From an immigration lens, the significance is clear: migration can deliver roughly a quarter of the additional workforce needed, and it does so faster than most other levers.

This aligns with what industry bodies such as Master Builders Australia continue to report – persistent shortages across skilled trades are driving up costs and delaying housing and infrastructure delivery.

If construction captured a migration share comparable to the health sector, Australia could still secure around 32,000 additional workers by 2029, reducing the workforce gap by approximately 27% and easing pressure in high‑demand sub‑sectors such as building installation services.

Policy Direction Is Improving but Delivery Is Not

On paper, migration settings are moving in the right direction.

The 2025-26 Migration Program maintains 185,000 places, with a strong skilled stream and explicit recognition of construction and infrastructure priorities. Many core construction roles such as electricians, plumbers, carpenters, bricklayers and project managers sit on the Core Skills Occupation List (CSOL). The Skills in Demand (SID) visa, alongside revised income thresholds, is intended to make employer sponsorship more responsive.

Yet industry sentiment is unwavering, the system is not delivering at scale.

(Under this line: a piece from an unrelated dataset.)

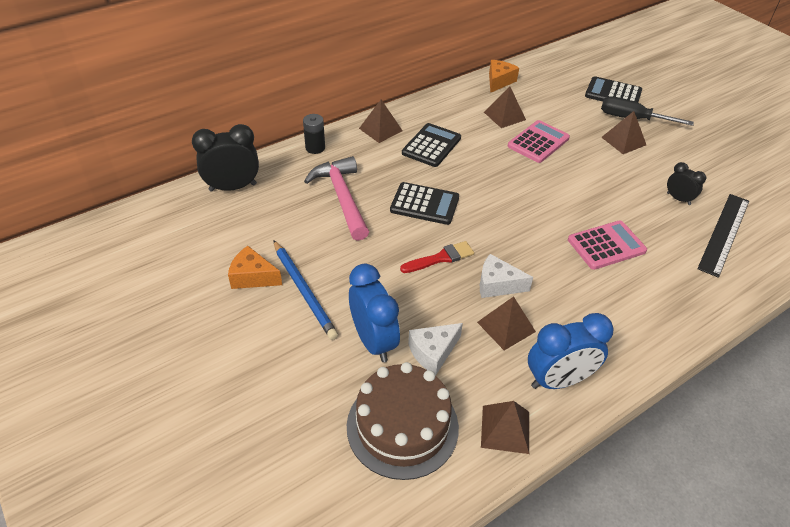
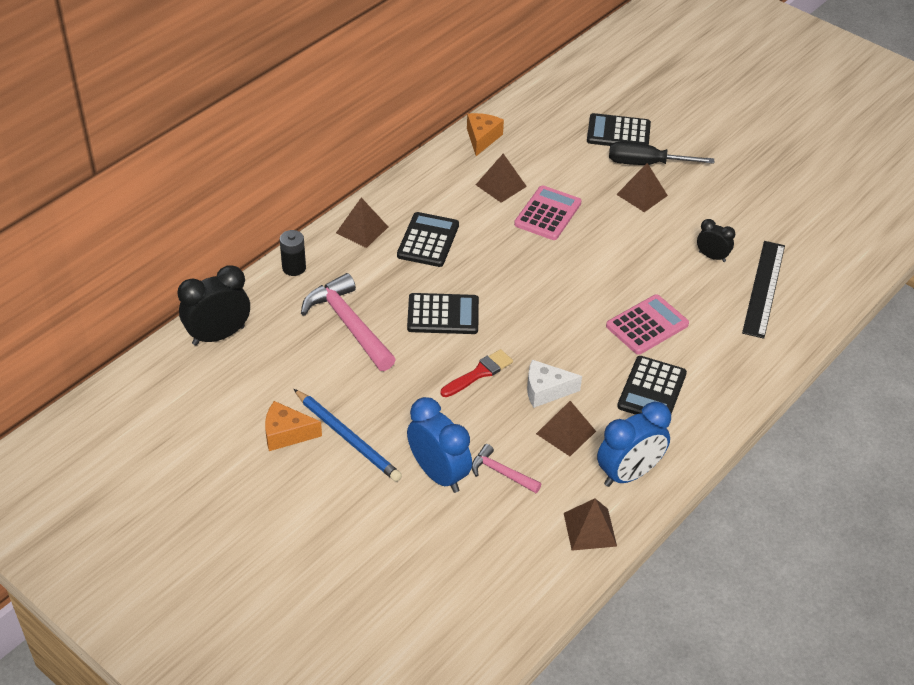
camera: 15 degrees left, 0 degrees up
(402, 426) = (493, 548): brown cake -> none
(433, 352) = (501, 472): white cheese -> pink hammer
(599, 304) = (652, 390): none -> black calculator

Migration outcomes remain:

  • Highly employer‑driven
  • Difficult for small and fragmented construction businesses
  • Constrained by licensing, skills recognition, and processing friction

Critically, construction needs to attract a higher‑than‑average share of skilled migrants. Unlike many sectors, each new resident adds both labour and housing demand – Australia still requires an estimated 4-5 construction workers per 100 new residents just to avoid falling further behind.

Where Immigration Works and Where It Still Struggles

The BuildSkills study highlights an uncomfortable truth: migration works best where barriers are lowest.

  • Lower and semi‑skilled roles (trade assistants, painters, plasterers, landscapers) integrate faster and face fewer regulatory hurdles.
  • White‑collar roles (engineers, architects, project managers) are comparatively well supported by existing visa pathways.

The greatest friction remains with licensed trades such as electricians, plumbers and similar roles, even when migrants come from comparable regulatory systems. Local licensing, skills assessments, and gap training remain slow and inconsistent, undermining the very speed advantage immigration should deliver.

The Reforms Still Needed

From an immigration strategy perspective, the industry’s requests are remarkably consistent:

  • Intermediary sponsorship models to support SMEs
  • More market‑responsive eligibility, relying less on rigid occupation lists
  • A dedicated construction skills pathway, with strong state and regional incentives
  • Expanded use of the PALM program for non‑licensed construction roles
  • Faster bridging, licensing and local experience pathways
  • Active global talent attraction, not passive employer‑led demand

These reforms are not radical – they are targeted, practical, and repeatedly endorsed by industry.

Conclusion

Immigration is not a silver bullet for Australia’s housing crisis. It cannot solve the problem on its own, it adds to housing demand, and it remains less effective for some licensed trades.

However, it is the fastest and most scalable lever available to boost construction workforce capacity in the short term. When targeted by occupation, region and project type, immigration can materially reduce labour constraints, potentially closing around 27% of the workforce gap, and act as a critical bridge while domestic workforce reforms take effect.

As of April 2026, housing delivery is falling behind and labour shortages remain entrenched. Immigration, when designed and delivered well, is a high‑impact, partial solution that Australia can ill afford to underutilise. The policy direction is clear – the challenge now is execution: faster pathways, industry‑fit settings and volume at scale.

The question is no longer whether immigration should support housing delivery, but whether reform will happen quickly enough to materially change the outcome.